Task directions — Present as a numbered list every line of the listing from the line containing "Rendered at 1500 by 844 pixels." through the final line, omitting blank lines.

Materials provided —
★ ★ ★ ★ ★

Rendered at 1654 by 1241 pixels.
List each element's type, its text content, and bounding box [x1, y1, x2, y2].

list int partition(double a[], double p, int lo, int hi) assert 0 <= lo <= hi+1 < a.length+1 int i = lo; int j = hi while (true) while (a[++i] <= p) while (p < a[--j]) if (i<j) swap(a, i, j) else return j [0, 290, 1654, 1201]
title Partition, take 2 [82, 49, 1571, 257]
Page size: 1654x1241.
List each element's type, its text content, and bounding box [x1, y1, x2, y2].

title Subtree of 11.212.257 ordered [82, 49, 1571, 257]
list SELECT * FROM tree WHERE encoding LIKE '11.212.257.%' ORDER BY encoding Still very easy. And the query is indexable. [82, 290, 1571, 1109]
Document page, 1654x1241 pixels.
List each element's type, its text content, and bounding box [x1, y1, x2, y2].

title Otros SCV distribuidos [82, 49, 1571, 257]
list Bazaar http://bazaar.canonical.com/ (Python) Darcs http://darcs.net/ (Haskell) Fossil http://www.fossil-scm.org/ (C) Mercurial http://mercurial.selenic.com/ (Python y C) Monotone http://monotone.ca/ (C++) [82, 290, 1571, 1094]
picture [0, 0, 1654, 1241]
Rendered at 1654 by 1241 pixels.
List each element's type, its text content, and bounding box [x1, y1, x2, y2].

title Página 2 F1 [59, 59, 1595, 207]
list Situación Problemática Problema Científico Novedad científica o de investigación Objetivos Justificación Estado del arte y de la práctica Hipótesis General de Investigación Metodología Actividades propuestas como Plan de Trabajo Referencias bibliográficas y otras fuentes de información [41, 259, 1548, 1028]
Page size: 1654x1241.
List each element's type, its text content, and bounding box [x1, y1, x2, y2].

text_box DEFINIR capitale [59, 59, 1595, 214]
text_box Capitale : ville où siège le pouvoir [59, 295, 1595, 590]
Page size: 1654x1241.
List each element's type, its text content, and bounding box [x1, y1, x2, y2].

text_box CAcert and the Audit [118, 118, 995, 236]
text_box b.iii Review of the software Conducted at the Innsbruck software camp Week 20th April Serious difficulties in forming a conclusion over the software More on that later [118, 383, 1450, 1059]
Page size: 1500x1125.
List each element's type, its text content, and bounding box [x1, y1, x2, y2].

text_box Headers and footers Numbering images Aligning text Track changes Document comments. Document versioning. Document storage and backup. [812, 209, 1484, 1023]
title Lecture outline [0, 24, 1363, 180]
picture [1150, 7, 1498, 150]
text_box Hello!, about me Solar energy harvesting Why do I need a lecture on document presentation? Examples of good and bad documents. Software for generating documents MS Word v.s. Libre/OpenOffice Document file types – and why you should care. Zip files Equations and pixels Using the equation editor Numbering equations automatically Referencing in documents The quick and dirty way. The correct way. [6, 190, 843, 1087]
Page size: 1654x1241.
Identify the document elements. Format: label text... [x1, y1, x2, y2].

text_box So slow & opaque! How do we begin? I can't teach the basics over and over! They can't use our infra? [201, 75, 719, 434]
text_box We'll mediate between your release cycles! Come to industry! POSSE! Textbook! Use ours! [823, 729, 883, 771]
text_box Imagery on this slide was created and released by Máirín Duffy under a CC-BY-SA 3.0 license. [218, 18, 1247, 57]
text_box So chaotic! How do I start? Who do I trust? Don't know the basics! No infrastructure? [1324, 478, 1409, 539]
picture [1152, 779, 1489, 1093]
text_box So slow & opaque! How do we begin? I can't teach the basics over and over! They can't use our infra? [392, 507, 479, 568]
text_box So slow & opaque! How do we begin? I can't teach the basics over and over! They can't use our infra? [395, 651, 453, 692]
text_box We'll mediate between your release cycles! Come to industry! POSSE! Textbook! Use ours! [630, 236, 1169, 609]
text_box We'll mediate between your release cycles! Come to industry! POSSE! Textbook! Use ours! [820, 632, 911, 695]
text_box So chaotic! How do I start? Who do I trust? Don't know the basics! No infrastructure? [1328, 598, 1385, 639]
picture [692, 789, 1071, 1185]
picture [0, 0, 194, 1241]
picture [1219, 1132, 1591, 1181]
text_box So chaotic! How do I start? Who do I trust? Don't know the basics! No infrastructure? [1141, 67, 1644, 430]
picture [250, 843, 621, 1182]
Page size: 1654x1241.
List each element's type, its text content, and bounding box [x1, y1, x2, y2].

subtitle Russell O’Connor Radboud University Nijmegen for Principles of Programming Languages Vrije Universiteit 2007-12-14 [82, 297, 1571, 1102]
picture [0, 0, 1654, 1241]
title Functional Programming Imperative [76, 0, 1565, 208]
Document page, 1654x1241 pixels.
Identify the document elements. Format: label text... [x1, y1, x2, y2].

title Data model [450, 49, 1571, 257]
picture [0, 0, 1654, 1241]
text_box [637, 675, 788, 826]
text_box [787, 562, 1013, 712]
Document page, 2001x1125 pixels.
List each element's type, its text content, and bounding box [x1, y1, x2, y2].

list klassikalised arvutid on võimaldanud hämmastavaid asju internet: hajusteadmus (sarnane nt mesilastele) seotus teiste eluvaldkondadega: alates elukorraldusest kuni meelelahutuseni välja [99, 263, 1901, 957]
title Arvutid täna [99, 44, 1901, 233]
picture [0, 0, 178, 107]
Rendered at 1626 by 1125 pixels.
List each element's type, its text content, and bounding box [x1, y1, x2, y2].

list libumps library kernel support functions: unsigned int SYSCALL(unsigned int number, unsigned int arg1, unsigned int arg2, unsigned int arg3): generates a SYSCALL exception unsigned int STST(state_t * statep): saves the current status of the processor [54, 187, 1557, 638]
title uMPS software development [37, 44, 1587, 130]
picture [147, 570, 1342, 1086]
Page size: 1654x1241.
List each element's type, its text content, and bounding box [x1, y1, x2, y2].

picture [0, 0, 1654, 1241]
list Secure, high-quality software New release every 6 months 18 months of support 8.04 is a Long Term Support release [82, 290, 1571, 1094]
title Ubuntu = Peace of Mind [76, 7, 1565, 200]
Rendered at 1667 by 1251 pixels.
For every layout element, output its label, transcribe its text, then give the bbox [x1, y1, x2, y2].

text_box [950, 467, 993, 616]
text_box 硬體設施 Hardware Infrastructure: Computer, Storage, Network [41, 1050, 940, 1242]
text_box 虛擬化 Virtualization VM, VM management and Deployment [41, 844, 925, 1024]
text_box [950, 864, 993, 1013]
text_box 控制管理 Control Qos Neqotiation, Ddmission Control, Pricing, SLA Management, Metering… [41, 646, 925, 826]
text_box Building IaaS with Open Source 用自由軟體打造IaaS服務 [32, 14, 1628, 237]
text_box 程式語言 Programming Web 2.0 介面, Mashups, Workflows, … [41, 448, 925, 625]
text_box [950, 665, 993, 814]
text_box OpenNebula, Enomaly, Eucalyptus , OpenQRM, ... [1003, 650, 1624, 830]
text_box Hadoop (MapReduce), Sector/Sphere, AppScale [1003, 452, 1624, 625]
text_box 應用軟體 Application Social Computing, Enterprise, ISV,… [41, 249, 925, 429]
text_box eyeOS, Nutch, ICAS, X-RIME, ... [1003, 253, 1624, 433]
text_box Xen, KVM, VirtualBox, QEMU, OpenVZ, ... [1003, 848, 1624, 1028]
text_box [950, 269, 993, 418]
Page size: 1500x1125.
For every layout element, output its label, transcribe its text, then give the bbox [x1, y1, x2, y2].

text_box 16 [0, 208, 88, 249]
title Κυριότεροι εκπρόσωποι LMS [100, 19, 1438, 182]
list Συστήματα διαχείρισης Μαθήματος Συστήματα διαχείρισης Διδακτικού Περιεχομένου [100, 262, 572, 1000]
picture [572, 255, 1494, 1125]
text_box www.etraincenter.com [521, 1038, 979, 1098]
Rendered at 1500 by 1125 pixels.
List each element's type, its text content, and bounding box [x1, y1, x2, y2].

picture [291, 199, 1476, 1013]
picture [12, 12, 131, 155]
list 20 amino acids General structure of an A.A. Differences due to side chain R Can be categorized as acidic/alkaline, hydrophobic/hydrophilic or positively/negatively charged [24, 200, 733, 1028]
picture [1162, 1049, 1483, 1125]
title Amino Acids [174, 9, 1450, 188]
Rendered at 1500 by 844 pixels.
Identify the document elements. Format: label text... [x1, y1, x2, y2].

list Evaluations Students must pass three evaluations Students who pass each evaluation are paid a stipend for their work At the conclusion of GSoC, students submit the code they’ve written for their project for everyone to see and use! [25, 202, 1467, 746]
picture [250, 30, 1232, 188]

★ ★ ★ ★ ★

Result of this exercise —
1. Rendered at 1500 by 844 pixels.
2. Identify the document elements. Format: label text... [x1, y1, x2, y2].
3. list Evaluations Students must pass three evaluations Students who pass each evaluation are paid a stipend for their work At the conclusion of GSoC, students submit the code they’ve written for their project for everyone to see and use! [25, 202, 1467, 746]
4. picture [250, 30, 1232, 188]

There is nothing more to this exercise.